Most of the book is about an effort to decipher a riddle posed in the first chapters. Details of the protagonist’s point-to-point investigation are presented in lengthy passages and in such density that sometimes it feels like playing various parts of encyclopedia on fast forward, which is frankly better than it sounds.
Some reviewers compare The Conversions to several other ‘experimental’ works, most notably The Crying of lot 49, which is broadly similar in style and plot. Indeed, Mathews uses entropy as a narrative device, Pynchon-style, and he does it well enough. It’s fairly clear however, that the purpose of this proliferation of excessively rich, often erudite descriptions and deeply buried allusions is primarily to show off.
The early enigma-setting chapter (which includes a worm race) is actually a good sample of what’s ahead: it’s quirky, overloaded with ludicrous detail, and a bit too trippy to be taken at face value. Compared to If On a Winter's Night a Traveler, which has a similar premise, the stories forming a chain aren’t equally pretty, but some do grasp attention. Just as Calvino covers many styles, Mathews covers many fields of research. The hero listens to many stories, reads a novel, studies some documents. Like in the novel-within-the-novel from Wonder Boys, there's also a fair amount of horse genealogy in between (likely this is where the concept came from!). The mystery that emerges slowly concerns a religious sect and its female leader (the author points firmly at Robert Graves, as was the cliché of his times).
All this is told as an interrupted avalanche of facts, technical data, secrets, language games and occasional humor. For some, this is more likely to spawn growing indifference rather than continuous interest. I was eager enough to get through this novel in two sittings while on train – it’s relatively short and manages, for some 100 pages, to draw attention solely by being a literary oddity. This is not bad.

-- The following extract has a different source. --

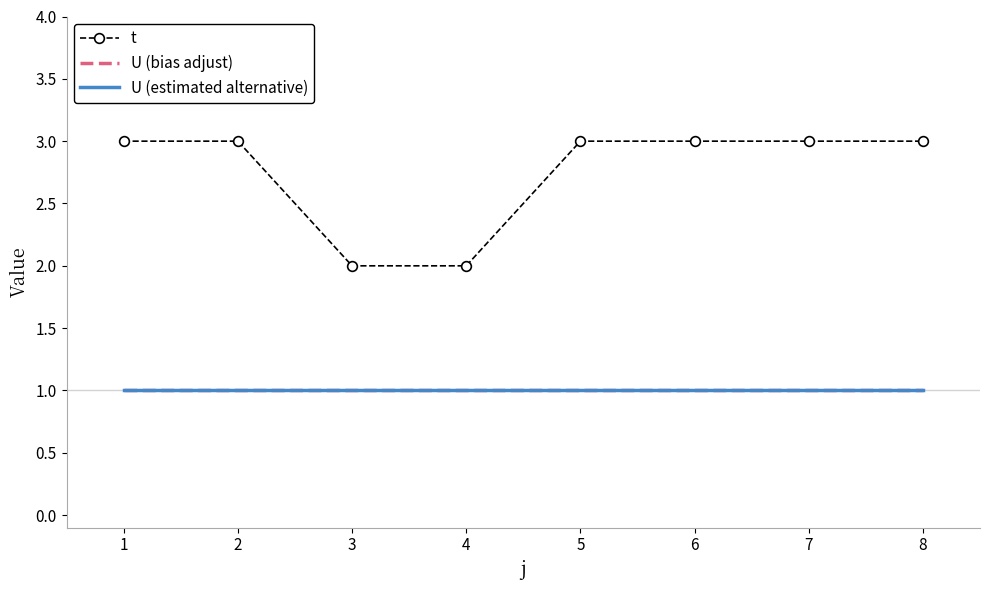

What is the average value of the U (estimated alternative) series?

1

One truly interesting thing about this half-obscure work is how many other literary efforts of similar kind it predates. It foreshadows not only Calvino and Pynchon but also text machines such as Pale Fire, with its play upon editorial appendices. This list inescapably includes some lower-brow offerings, like Dan Brown's Robert Langdon series (which makes for a good train read as well).
The Conversions is not that much captivating on its own, however. The problem is that Mathews, having a concept and a considerable skill, didn’t seem to know exactly how to use them. Neither had he Nabokov’s grace, nor Pynchon’s playful mastery. Even Oulipo's formal experiments usually seemed to have a kind of purpose which is nowhere to be found here. What’s left is a puzzle, several pieces of which I was able to match together, unwilling to look closer for any others. Putting it simply, it might be clever enough, but it’s not fun enough. It’s still better than Da Vinci Code, though.